TASK DESCRIPTION: Scan each line of the records for the word "pixels" and extract the ones that have it.

DATA SUPPLIED:
=== Begin Enclosure ===

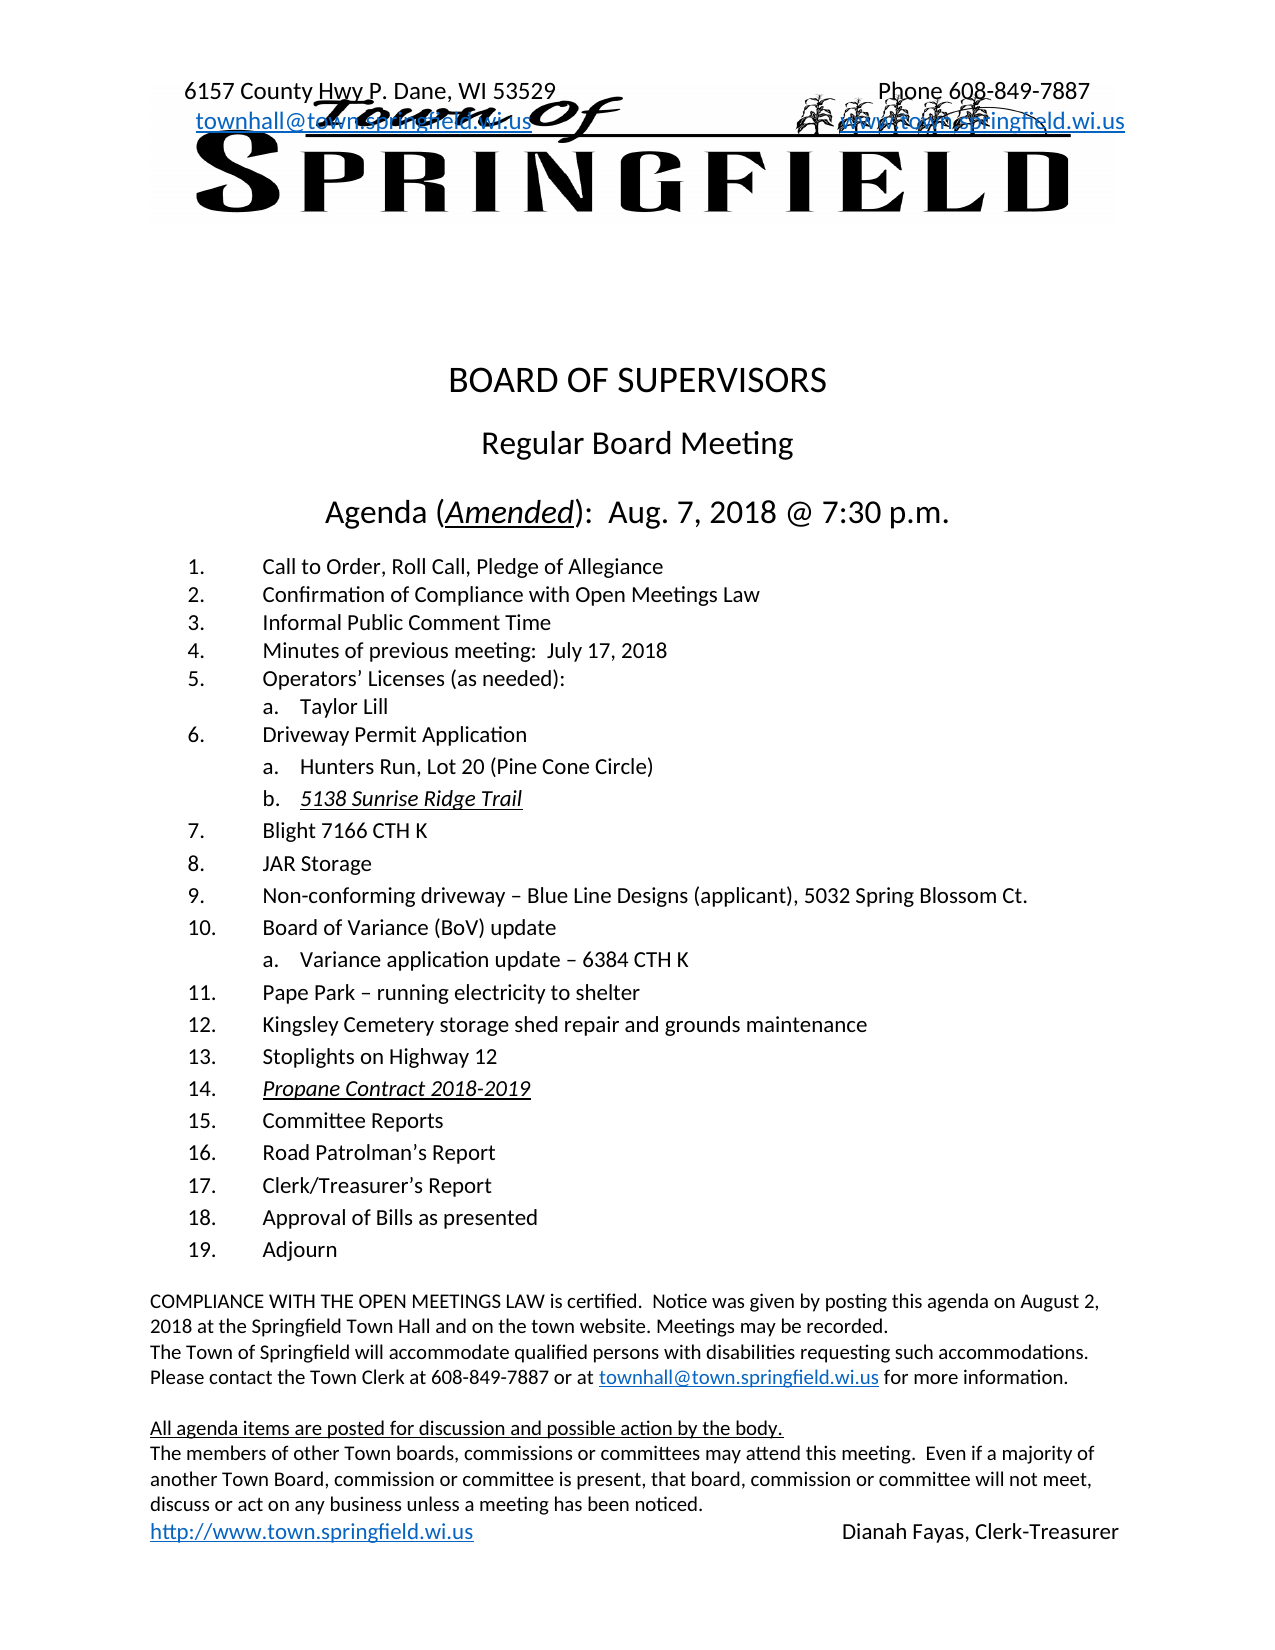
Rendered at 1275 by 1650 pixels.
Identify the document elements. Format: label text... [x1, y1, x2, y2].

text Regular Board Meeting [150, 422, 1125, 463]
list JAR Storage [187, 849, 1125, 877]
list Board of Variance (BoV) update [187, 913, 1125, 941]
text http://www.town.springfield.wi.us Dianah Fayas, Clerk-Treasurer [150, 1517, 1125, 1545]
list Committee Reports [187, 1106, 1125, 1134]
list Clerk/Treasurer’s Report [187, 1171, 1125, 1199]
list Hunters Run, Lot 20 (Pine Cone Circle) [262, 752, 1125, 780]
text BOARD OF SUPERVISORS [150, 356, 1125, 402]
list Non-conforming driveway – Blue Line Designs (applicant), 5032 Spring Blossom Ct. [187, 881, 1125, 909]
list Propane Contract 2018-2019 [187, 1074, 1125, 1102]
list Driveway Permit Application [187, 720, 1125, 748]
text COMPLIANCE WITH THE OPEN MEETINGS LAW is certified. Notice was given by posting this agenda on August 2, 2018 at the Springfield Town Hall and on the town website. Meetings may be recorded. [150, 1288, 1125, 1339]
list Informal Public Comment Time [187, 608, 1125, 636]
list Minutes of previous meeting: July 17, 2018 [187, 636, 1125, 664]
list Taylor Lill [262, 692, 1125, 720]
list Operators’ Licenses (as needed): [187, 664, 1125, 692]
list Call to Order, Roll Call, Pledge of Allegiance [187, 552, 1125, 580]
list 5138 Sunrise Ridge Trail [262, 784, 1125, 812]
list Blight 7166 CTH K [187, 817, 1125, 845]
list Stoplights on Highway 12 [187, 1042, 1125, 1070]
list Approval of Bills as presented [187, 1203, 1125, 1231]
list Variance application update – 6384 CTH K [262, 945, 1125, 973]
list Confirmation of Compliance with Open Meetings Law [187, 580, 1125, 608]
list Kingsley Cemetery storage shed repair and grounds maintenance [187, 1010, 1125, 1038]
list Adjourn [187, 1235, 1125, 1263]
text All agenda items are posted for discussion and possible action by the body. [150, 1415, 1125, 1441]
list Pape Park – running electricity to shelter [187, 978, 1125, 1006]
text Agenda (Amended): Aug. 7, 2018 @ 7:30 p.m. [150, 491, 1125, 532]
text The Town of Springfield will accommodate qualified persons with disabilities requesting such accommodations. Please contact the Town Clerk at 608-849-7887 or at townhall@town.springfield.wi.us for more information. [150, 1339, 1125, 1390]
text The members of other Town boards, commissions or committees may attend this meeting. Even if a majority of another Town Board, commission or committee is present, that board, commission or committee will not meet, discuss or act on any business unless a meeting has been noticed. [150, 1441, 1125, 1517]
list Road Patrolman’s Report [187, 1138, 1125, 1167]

=== End Enclosure ===
=== Begin Enclosure ===

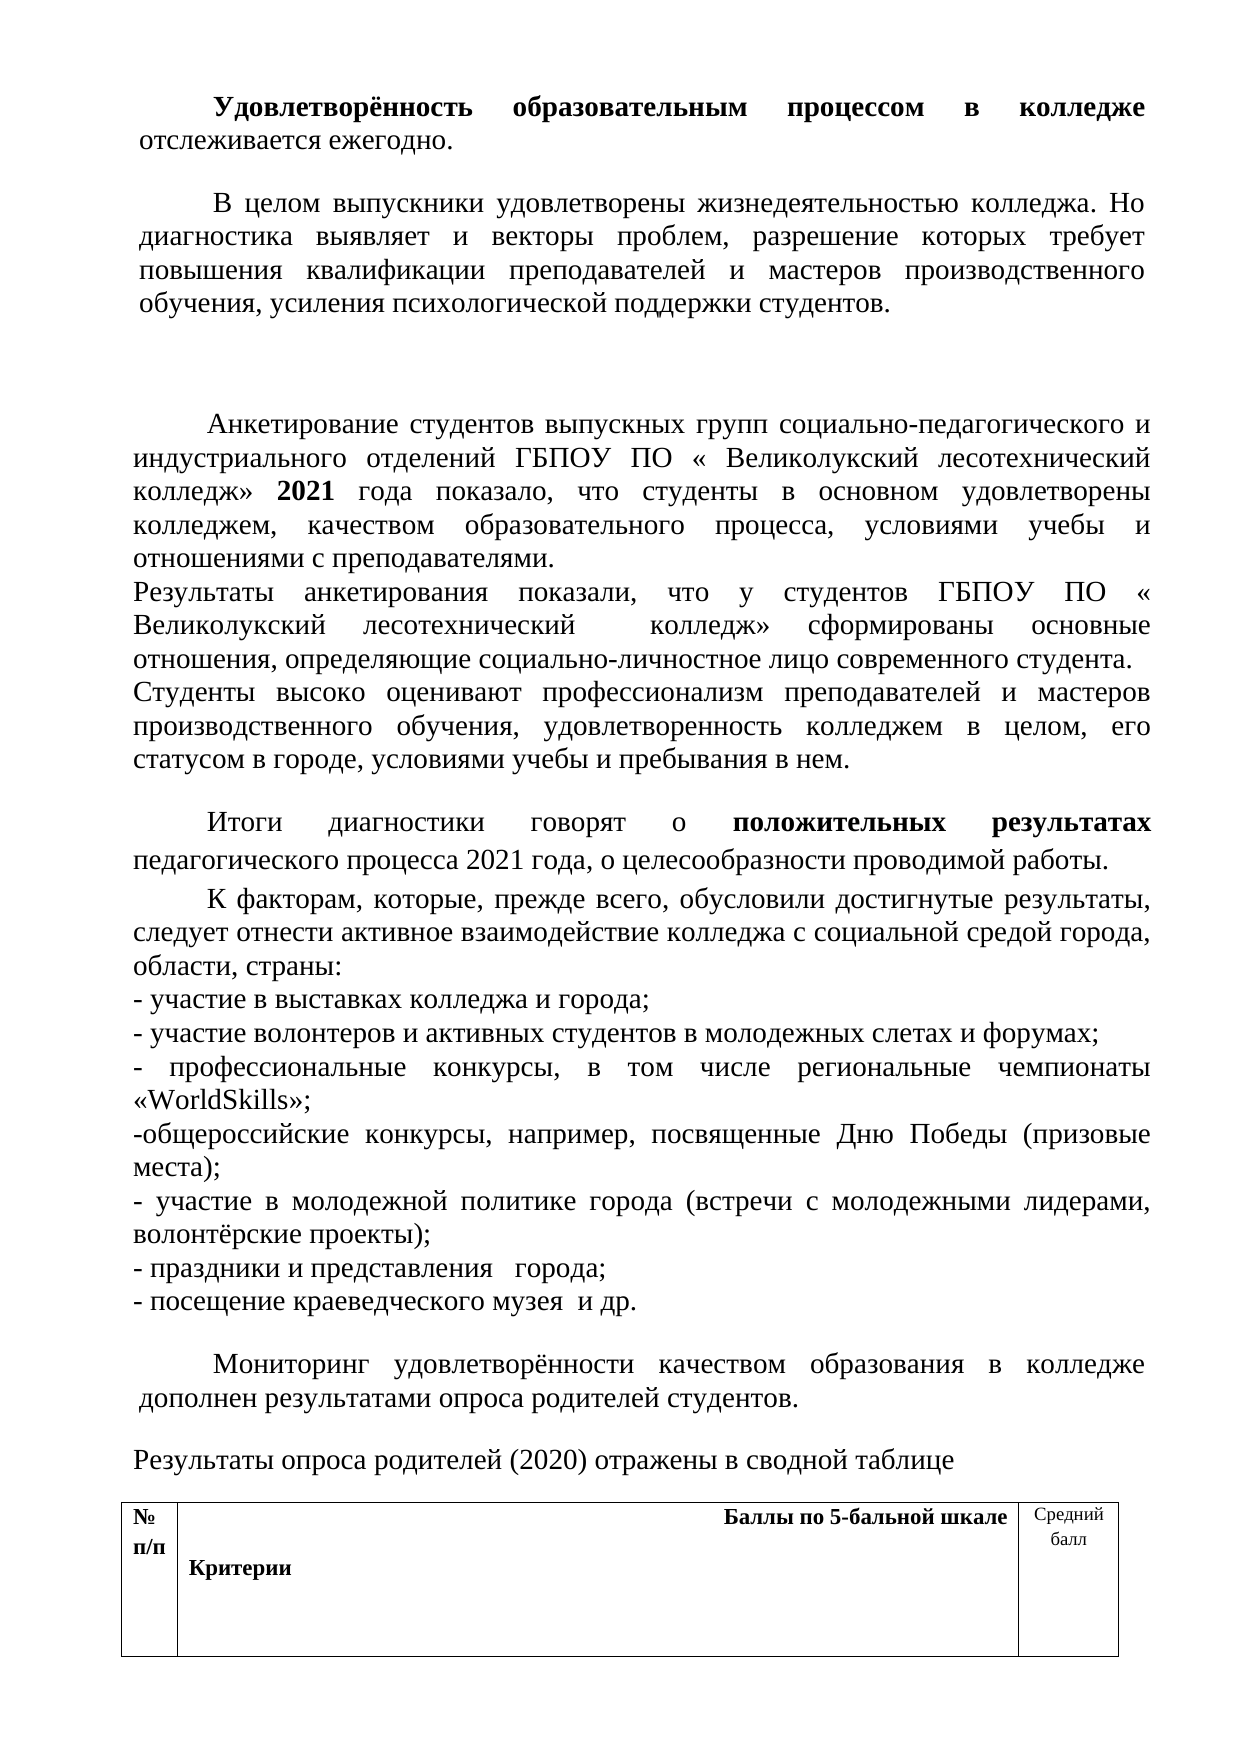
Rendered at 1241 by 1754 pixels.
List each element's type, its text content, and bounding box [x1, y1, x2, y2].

=== End Enclosure ===

SOLUTION TO THIS EXERCISE:
Rendered at 1275 by 1650 pixels.
Rendered at 1241 by 1754 pixels.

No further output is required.